→ **THE TASK**: Reproduce the lines of the records below unchanged, from the line with "family: Dryopteridaceae" up to and including the line with "collection date as typed: 13 Aug 1963".

* BEGIN *

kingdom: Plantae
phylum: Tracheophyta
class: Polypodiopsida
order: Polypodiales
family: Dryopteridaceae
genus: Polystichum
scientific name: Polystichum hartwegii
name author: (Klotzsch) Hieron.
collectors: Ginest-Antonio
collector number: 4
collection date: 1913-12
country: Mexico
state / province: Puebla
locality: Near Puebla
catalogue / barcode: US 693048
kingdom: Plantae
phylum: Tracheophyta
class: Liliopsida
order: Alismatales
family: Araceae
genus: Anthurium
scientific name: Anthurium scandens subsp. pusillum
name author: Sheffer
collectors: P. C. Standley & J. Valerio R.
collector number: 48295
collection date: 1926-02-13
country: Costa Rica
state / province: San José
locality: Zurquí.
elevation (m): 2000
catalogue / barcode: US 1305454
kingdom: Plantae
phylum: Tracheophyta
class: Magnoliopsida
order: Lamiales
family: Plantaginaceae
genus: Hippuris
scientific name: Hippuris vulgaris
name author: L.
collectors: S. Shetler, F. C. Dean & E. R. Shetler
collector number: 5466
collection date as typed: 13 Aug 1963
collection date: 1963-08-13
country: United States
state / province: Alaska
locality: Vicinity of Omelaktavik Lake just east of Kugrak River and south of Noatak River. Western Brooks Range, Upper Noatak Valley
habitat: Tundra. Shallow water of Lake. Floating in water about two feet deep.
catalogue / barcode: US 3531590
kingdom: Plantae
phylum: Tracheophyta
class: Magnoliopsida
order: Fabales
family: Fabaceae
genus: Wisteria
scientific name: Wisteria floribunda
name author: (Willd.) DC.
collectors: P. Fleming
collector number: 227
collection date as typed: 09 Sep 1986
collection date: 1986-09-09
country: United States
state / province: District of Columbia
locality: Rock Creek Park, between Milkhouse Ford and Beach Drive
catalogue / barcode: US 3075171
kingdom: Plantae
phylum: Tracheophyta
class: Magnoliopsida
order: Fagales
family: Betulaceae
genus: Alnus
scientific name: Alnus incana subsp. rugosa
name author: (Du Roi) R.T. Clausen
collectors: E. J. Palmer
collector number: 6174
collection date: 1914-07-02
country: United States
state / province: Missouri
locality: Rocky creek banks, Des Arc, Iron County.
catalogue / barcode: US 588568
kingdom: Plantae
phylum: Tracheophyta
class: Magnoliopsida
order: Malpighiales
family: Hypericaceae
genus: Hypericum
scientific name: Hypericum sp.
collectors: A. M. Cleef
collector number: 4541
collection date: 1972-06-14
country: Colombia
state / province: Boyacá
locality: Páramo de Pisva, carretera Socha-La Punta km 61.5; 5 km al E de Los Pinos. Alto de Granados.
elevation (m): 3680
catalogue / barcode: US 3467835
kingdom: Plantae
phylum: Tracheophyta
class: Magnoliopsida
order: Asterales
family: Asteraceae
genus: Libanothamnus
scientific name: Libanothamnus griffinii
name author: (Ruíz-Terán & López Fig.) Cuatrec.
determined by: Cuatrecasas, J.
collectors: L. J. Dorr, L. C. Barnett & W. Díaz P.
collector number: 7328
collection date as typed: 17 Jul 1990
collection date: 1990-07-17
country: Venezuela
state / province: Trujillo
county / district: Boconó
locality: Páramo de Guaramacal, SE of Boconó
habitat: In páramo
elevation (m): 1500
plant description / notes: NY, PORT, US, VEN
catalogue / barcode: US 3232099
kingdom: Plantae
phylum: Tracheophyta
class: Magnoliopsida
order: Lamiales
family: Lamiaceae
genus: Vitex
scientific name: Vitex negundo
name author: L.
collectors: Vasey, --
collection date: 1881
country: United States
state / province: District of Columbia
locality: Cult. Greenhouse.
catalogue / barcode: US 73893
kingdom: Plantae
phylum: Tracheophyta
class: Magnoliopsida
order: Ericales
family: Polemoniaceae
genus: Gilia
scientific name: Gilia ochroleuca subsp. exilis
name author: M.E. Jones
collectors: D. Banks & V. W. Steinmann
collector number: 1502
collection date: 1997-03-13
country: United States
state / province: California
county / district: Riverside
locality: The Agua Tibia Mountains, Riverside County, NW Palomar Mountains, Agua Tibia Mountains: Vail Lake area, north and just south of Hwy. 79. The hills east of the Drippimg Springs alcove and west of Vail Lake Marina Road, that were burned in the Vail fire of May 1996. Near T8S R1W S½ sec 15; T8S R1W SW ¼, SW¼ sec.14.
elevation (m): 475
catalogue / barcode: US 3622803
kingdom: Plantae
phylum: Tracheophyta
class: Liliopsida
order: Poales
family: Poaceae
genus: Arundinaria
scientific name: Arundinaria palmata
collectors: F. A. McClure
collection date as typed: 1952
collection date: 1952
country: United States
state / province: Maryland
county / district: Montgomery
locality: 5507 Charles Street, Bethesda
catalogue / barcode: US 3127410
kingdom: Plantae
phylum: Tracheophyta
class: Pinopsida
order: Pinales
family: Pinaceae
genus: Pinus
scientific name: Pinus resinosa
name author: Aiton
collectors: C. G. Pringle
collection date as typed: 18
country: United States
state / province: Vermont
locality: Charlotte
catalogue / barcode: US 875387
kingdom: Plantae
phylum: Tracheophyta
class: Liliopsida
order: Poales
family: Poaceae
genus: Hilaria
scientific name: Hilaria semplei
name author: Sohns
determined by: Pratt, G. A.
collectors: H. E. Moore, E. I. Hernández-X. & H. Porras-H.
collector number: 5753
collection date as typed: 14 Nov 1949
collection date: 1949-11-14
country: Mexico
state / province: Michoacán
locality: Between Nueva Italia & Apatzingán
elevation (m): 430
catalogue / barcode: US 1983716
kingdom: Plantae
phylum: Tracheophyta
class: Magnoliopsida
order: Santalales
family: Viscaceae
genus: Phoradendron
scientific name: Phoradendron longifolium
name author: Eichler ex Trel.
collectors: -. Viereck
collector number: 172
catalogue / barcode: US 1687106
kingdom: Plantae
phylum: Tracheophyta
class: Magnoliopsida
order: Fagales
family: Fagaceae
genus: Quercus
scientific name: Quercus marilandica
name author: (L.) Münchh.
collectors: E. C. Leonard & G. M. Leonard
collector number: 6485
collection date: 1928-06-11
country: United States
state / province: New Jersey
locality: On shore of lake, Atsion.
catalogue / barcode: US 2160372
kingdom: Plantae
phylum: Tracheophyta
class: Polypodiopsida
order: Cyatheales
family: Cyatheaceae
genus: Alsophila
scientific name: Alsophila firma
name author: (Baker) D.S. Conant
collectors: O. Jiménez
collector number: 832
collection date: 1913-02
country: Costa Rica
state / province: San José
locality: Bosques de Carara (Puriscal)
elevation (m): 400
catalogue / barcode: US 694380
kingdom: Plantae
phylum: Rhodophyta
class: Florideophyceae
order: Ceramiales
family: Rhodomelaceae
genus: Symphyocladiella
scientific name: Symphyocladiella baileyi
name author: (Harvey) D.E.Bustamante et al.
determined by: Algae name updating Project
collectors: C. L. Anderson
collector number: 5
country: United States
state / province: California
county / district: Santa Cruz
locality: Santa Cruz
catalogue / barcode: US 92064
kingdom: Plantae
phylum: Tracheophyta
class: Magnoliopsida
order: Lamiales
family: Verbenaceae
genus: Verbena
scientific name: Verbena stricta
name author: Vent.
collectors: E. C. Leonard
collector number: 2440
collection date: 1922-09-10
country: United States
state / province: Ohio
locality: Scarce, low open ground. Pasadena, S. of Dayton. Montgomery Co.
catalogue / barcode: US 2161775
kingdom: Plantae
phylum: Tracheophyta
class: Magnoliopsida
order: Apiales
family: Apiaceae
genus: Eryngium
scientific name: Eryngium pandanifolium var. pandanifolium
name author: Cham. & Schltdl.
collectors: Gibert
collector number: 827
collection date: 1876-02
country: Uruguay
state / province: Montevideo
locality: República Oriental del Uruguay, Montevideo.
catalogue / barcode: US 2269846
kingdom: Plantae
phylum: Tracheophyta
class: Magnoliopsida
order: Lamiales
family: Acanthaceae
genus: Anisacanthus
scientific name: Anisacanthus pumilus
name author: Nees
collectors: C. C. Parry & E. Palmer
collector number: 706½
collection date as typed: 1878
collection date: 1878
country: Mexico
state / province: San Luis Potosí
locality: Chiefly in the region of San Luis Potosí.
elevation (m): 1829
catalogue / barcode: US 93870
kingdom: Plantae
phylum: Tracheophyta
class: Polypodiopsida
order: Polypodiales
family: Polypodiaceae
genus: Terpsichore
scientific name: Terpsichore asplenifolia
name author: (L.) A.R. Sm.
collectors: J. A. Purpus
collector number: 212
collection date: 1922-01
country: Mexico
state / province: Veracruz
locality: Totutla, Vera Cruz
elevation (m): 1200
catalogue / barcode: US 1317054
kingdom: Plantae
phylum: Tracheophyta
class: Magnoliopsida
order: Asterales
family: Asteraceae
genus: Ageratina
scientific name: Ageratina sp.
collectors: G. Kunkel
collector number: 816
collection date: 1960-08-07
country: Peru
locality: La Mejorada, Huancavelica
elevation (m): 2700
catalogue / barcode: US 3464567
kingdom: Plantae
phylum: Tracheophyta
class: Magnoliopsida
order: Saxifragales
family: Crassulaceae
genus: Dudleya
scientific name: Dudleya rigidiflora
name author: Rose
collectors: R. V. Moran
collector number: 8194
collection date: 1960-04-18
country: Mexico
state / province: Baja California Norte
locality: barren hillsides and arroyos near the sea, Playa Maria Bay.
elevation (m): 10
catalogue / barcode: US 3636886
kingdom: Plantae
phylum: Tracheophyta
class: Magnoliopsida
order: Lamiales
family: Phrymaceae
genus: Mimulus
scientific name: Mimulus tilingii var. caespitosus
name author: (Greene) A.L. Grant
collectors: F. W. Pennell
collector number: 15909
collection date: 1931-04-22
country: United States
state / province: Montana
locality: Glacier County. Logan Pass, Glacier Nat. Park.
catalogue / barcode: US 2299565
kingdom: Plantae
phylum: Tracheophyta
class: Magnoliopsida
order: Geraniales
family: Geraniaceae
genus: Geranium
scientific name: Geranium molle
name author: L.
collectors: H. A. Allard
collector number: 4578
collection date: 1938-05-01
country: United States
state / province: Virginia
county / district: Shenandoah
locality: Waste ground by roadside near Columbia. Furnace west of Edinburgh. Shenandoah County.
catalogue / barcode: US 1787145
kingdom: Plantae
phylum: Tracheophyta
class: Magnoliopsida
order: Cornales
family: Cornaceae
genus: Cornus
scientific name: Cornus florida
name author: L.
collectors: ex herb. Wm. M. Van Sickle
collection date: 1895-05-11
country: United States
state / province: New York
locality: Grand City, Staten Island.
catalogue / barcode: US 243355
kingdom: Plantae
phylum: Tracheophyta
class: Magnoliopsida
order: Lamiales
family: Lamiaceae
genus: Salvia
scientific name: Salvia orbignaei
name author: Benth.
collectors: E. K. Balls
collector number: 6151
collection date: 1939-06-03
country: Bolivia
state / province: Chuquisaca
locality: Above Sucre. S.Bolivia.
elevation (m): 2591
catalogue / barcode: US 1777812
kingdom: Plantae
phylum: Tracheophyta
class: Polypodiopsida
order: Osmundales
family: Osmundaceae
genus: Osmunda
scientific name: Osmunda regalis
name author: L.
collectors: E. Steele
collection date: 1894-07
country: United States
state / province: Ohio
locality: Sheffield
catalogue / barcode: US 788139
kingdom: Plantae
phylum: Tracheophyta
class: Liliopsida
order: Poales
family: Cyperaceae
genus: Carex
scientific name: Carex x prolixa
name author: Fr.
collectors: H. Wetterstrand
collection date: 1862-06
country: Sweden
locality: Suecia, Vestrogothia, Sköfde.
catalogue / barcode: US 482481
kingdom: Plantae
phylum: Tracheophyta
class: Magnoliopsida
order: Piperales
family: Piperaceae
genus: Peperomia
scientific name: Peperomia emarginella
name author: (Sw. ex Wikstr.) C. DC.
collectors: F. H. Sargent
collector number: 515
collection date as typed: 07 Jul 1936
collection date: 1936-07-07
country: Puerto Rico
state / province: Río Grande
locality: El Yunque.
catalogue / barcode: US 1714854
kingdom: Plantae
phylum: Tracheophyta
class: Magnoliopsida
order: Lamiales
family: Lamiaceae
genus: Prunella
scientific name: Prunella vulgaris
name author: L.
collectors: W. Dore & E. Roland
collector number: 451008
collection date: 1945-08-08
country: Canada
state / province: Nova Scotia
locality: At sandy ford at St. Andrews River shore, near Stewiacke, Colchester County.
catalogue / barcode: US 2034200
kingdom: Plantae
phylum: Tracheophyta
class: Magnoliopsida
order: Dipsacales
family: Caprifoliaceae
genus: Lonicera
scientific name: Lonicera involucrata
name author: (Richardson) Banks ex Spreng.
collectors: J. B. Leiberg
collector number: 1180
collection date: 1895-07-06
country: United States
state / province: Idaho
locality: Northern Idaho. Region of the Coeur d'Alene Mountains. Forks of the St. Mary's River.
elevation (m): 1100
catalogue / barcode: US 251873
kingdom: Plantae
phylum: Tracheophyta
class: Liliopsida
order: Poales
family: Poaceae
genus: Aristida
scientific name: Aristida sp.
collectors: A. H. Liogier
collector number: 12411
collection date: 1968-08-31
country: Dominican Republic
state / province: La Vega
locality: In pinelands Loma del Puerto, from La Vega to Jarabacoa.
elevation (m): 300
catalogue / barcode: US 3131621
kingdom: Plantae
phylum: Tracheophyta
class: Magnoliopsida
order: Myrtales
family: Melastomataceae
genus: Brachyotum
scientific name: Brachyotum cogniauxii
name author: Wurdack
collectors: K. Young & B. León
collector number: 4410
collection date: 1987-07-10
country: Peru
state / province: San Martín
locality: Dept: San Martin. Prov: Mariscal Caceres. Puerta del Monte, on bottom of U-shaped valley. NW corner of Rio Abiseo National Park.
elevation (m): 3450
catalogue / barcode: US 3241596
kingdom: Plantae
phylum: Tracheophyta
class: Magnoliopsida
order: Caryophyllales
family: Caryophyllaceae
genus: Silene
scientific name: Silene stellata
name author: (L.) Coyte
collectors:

* END *

→ **OUTPUT OF THE TASK**:
family: Dryopteridaceae
genus: Polystichum
scientific name: Polystichum hartwegii
name author: (Klotzsch) Hieron.
collectors: Ginest-Antonio
collector number: 4
collection date: 1913-12
country: Mexico
state / province: Puebla
locality: Near Puebla
catalogue / barcode: US 693048
kingdom: Plantae
phylum: Tracheophyta
class: Liliopsida
order: Alismatales
family: Araceae
genus: Anthurium
scientific name: Anthurium scandens subsp. pusillum
name author: Sheffer
collectors: P. C. Standley & J. Valerio R.
collector number: 48295
collection date: 1926-02-13
country: Costa Rica
state / province: San José
locality: Zurquí.
elevation (m): 2000
catalogue / barcode: US 1305454
kingdom: Plantae
phylum: Tracheophyta
class: Magnoliopsida
order: Lamiales
family: Plantaginaceae
genus: Hippuris
scientific name: Hippuris vulgaris
name author: L.
collectors: S. Shetler, F. C. Dean & E. R. Shetler
collector number: 5466
collection date as typed: 13 Aug 1963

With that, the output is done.